[Supplied data Boundary: Start]

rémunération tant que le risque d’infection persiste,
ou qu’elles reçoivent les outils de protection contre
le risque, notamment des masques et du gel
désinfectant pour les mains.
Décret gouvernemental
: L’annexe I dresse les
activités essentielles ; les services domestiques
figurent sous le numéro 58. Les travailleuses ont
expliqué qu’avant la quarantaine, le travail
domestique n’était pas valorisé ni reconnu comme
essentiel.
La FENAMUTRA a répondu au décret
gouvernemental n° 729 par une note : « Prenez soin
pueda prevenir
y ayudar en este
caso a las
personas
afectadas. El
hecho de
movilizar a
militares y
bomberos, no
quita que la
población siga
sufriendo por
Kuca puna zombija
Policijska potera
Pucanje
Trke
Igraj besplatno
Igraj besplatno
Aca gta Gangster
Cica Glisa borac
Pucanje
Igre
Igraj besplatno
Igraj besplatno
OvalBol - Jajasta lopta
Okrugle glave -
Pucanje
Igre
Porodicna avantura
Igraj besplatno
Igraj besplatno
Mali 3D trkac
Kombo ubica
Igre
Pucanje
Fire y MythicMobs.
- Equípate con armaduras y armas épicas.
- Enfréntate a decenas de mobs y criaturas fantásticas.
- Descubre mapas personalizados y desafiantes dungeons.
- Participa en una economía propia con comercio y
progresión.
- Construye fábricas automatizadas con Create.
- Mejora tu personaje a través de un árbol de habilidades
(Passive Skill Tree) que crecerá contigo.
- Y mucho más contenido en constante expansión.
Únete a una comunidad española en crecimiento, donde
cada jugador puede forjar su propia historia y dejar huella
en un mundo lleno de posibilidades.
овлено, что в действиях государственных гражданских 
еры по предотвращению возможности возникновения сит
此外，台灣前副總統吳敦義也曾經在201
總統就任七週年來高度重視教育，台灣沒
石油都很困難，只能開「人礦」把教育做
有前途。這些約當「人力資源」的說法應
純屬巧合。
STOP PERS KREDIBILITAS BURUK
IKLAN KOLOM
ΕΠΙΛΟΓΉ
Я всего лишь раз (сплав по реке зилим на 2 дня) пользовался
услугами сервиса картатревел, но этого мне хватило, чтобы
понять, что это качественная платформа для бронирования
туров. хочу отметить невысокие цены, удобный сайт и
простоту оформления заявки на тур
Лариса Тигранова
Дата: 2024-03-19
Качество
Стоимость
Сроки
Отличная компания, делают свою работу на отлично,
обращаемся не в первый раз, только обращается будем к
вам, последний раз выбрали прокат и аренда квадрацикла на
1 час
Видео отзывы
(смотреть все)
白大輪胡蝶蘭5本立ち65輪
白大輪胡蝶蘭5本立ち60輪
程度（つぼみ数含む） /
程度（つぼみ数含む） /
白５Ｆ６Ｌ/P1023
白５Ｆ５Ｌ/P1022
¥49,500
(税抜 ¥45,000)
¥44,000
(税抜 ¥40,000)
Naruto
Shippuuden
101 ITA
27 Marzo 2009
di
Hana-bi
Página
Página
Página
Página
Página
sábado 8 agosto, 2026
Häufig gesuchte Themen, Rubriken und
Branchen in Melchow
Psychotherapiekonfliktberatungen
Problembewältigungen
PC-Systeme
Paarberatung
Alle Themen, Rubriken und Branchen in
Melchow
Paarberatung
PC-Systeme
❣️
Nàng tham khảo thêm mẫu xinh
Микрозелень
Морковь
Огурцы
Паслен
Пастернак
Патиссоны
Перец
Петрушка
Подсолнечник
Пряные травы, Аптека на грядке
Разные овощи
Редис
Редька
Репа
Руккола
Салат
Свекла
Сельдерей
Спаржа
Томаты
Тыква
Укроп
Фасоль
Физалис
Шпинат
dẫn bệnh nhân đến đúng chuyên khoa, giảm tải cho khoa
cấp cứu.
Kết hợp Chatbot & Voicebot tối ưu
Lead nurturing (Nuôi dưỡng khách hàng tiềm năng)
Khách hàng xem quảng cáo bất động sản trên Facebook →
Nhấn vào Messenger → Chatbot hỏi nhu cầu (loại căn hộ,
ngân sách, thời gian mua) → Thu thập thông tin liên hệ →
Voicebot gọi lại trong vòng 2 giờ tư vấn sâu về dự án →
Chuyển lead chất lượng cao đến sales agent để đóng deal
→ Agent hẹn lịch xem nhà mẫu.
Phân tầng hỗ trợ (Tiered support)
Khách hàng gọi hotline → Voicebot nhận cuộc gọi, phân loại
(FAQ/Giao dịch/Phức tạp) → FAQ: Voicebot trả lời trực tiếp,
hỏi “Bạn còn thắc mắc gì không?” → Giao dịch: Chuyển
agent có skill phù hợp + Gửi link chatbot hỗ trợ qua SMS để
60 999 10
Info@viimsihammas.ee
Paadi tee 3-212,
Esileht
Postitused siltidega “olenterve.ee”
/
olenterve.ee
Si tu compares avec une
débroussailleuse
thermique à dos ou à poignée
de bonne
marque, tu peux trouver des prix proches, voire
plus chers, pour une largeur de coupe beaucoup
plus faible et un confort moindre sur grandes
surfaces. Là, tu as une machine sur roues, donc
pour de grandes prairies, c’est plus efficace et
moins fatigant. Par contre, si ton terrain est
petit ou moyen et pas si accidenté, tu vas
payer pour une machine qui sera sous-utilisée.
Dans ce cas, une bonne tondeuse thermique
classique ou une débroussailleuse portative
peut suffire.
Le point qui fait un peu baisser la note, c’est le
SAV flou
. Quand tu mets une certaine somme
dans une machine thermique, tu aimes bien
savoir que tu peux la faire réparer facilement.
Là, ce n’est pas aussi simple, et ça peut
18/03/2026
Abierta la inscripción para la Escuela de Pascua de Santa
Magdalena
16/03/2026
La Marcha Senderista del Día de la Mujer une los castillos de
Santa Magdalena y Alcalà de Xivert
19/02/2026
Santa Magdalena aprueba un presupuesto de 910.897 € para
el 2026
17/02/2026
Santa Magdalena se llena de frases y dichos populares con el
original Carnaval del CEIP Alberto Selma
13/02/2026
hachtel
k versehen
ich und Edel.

[Supplied data Boundary: End]

**Your instructions:**
Would you please repeat all the entries exactly as written?

**Solution:**
rémunération tant que le risque d’infection persiste,
ou qu’elles reçoivent les outils de protection contre
le risque, notamment des masques et du gel
désinfectant pour les mains.
Décret gouvernemental
: L’annexe I dresse les
activités essentielles ; les services domestiques
figurent sous le numéro 58. Les travailleuses ont
expliqué qu’avant la quarantaine, le travail
domestique n’était pas valorisé ni reconnu comme
essentiel.
La FENAMUTRA a répondu au décret
gouvernemental n° 729 par une note : « Prenez soin
pueda prevenir
y ayudar en este
caso a las
personas
afectadas. El
hecho de
movilizar a
militares y
bomberos, no
quita que la
población siga
sufriendo por
Kuca puna zombija
Policijska potera
Pucanje
Trke
Igraj besplatno
Igraj besplatno
Aca gta Gangster
Cica Glisa borac
Pucanje
Igre
Igraj besplatno
Igraj besplatno
OvalBol - Jajasta lopta
Okrugle glave -
Pucanje
Igre
Porodicna avantura
Igraj besplatno
Igraj besplatno
Mali 3D trkac
Kombo ubica
Igre
Pucanje
Fire y MythicMobs.
- Equípate con armaduras y armas épicas.
- Enfréntate a decenas de mobs y criaturas fantásticas.
- Descubre mapas personalizados y desafiantes dungeons.
- Participa en una economía propia con comercio y
progresión.
- Construye fábricas automatizadas con Create.
- Mejora tu personaje a través de un árbol de habilidades
(Passive Skill Tree) que crecerá contigo.
- Y mucho más contenido en constante expansión.
Únete a una comunidad española en crecimiento, donde
cada jugador puede forjar su propia historia y dejar huella
en un mundo lleno de posibilidades.
овлено, что в действиях государственных гражданских 
еры по предотвращению возможности возникновения сит
此外，台灣前副總統吳敦義也曾經在201
總統就任七週年來高度重視教育，台灣沒
石油都很困難，只能開「人礦」把教育做
有前途。這些約當「人力資源」的說法應
純屬巧合。
STOP PERS KREDIBILITAS BURUK
IKLAN KOLOM
ΕΠΙΛΟΓΉ
Я всего лишь раз (сплав по реке зилим на 2 дня) пользовался
услугами сервиса картатревел, но этого мне хватило, чтобы
понять, что это качественная платформа для бронирования
туров. хочу отметить невысокие цены, удобный сайт и
простоту оформления заявки на тур
Лариса Тигранова
Дата: 2024-03-19
Качество
Стоимость
Сроки
Отличная компания, делают свою работу на отлично,
обращаемся не в первый раз, только обращается будем к
вам, последний раз выбрали прокат и аренда квадрацикла на
1 час
Видео отзывы
(смотреть все)
白大輪胡蝶蘭5本立ち65輪
白大輪胡蝶蘭5本立ち60輪
程度（つぼみ数含む） /
程度（つぼみ数含む） /
白５Ｆ６Ｌ/P1023
白５Ｆ５Ｌ/P1022
¥49,500
(税抜 ¥45,000)
¥44,000
(税抜 ¥40,000)
Naruto
Shippuuden
101 ITA
27 Marzo 2009
di
Hana-bi
Página
Página
Página
Página
Página
sábado 8 agosto, 2026
Häufig gesuchte Themen, Rubriken und
Branchen in Melchow
Psychotherapiekonfliktberatungen
Problembewältigungen
PC-Systeme
Paarberatung
Alle Themen, Rubriken und Branchen in
Melchow
Paarberatung
PC-Systeme
❣️
Nàng tham khảo thêm mẫu xinh
Микрозелень
Морковь
Огурцы
Паслен
Пастернак
Патиссоны
Перец
Петрушка
Подсолнечник
Пряные травы, Аптека на грядке
Разные овощи
Редис
Редька
Репа
Руккола
Салат
Свекла
Сельдерей
Спаржа
Томаты
Тыква
Укроп
Фасоль
Физалис
Шпинат
dẫn bệnh nhân đến đúng chuyên khoa, giảm tải cho khoa
cấp cứu.
Kết hợp Chatbot & Voicebot tối ưu
Lead nurturing (Nuôi dưỡng khách hàng tiềm năng)
Khách hàng xem quảng cáo bất động sản trên Facebook →
Nhấn vào Messenger → Chatbot hỏi nhu cầu (loại căn hộ,
ngân sách, thời gian mua) → Thu thập thông tin liên hệ →
Voicebot gọi lại trong vòng 2 giờ tư vấn sâu về dự án →
Chuyển lead chất lượng cao đến sales agent để đóng deal
→ Agent hẹn lịch xem nhà mẫu.
Phân tầng hỗ trợ (Tiered support)
Khách hàng gọi hotline → Voicebot nhận cuộc gọi, phân loại
(FAQ/Giao dịch/Phức tạp) → FAQ: Voicebot trả lời trực tiếp,
hỏi “Bạn còn thắc mắc gì không?” → Giao dịch: Chuyển
agent có skill phù hợp + Gửi link chatbot hỗ trợ qua SMS để
60 999 10
Info@viimsihammas.ee
Paadi tee 3-212,
Esileht
Postitused siltidega “olenterve.ee”
/
olenterve.ee
Si tu compares avec une
débroussailleuse
thermique à dos ou à poignée
de bonne
marque, tu peux trouver des prix proches, voire
plus chers, pour une largeur de coupe beaucoup
plus faible et un confort moindre sur grandes
surfaces. Là, tu as une machine sur roues, donc
pour de grandes prairies, c’est plus efficace et
moins fatigant. Par contre, si ton terrain est
petit ou moyen et pas si accidenté, tu vas
payer pour une machine qui sera sous-utilisée.
Dans ce cas, une bonne tondeuse thermique
classique ou une débroussailleuse portative
peut suffire.
Le point qui fait un peu baisser la note, c’est le
SAV flou
. Quand tu mets une certaine somme
dans une machine thermique, tu aimes bien
savoir que tu peux la faire réparer facilement.
Là, ce n’est pas aussi simple, et ça peut
18/03/2026
Abierta la inscripción para la Escuela de Pascua de Santa
Magdalena
16/03/2026
La Marcha Senderista del Día de la Mujer une los castillos de
Santa Magdalena y Alcalà de Xivert
19/02/2026
Santa Magdalena aprueba un presupuesto de 910.897 € para
el 2026
17/02/2026
Santa Magdalena se llena de frases y dichos populares con el
original Carnaval del CEIP Alberto Selma
13/02/2026
hachtel
k versehen
ich und Edel.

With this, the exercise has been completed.